We are so well off here in the United States that our poverty line begins 31 times above the global average. Thirty. One. Times. Virtually no one in the United States is considered poor by global standards. Yet, in a time where we can order a product off Amazon with one click and have it at our doorstep the next day, we are unappreciative, unsatisfied, and ungrateful.


Our unappreciation is evident as the popularity of socialist policies among my generation continues to grow. Congresswoman Alexandria Ocasio-Cortez recently said to Newsweek talking about the millennial generation, "An entire generation, which is now becoming one of the largest electorates in America, came of age and never saw American prosperity."


Never saw American prosperity! Let that sink in. When I first read that statement, I thought to myself, that was quite literally the most entitled and factually illiterate thing I've ever heard in my 26 years on this earth. Many young people agree with her, which is entirely misguided. My generation is being indoctrinated by a mainstream narrative to believe we have never seen prosperity. I know this firsthand, I went to college, let's just say I didn't have the popular opinion, but I digress.
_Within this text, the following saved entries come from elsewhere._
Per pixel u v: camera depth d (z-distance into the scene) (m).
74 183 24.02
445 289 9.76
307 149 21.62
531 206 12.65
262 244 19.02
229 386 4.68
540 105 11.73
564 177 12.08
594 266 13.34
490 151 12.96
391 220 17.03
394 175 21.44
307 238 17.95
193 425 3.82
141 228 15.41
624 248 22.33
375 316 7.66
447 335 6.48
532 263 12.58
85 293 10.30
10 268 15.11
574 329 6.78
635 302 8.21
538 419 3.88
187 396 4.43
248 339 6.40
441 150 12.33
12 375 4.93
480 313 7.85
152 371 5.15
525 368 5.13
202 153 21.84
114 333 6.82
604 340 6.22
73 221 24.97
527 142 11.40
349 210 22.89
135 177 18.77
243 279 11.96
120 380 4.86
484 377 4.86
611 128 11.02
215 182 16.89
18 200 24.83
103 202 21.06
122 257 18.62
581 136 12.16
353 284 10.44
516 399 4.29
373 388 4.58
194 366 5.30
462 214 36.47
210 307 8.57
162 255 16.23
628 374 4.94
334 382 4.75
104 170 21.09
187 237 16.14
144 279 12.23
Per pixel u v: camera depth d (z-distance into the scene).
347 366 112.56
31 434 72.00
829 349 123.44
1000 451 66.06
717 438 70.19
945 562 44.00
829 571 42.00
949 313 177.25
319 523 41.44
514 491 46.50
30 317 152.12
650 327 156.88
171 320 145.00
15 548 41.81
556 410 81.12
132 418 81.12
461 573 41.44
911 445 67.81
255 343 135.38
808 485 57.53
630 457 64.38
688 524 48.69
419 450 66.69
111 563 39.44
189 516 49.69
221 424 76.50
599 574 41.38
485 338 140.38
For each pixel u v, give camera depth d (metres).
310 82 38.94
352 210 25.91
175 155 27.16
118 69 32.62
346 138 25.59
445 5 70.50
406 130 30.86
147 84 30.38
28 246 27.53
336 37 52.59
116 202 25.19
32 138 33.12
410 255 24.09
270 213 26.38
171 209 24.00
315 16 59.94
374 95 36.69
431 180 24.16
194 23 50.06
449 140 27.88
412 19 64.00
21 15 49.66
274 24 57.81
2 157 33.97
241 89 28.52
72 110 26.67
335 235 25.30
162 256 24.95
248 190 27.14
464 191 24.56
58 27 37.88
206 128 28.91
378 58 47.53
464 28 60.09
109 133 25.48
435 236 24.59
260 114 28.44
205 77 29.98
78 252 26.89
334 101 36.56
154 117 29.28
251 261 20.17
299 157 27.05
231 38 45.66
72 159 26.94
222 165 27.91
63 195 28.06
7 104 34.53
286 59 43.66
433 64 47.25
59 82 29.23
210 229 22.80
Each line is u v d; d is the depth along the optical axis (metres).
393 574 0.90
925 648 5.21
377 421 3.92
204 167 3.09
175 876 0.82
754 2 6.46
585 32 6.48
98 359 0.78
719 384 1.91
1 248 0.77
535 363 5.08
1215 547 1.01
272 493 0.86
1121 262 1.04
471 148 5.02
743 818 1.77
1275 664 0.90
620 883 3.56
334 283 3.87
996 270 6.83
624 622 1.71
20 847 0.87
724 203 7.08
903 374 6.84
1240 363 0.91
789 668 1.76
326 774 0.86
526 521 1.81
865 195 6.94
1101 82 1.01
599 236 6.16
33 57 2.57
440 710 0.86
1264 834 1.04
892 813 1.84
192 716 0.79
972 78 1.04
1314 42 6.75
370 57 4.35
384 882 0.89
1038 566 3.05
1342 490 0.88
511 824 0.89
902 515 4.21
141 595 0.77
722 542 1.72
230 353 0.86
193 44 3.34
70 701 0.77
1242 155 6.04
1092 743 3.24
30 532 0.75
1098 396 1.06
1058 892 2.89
Why then, with all the overwhelming evidence around us, evidence that I can even see sitting at a coffee shop, do we not view this as prosperity? We have people who are dying to get into our country. People around the world destitute and truly impoverished. Yet, we have a young generation convinced they've never seen prosperity, and as a result, elect politicians dead set on taking steps towards abolishing capitalism.


Why?


The answer is this . . . my generation has only seen prosperity. We have no contrast. We didn't live in the great depression, or live through two world wars, the Korean War, The Vietnam War or see the rise and fall of socialism and communism. We don't know what it's like to live without the internet, without cars, without smartphones. We don't have a lack of prosperity problem. We have an entitlement problem, an ungratefulness problem, and it's spreading like a plague.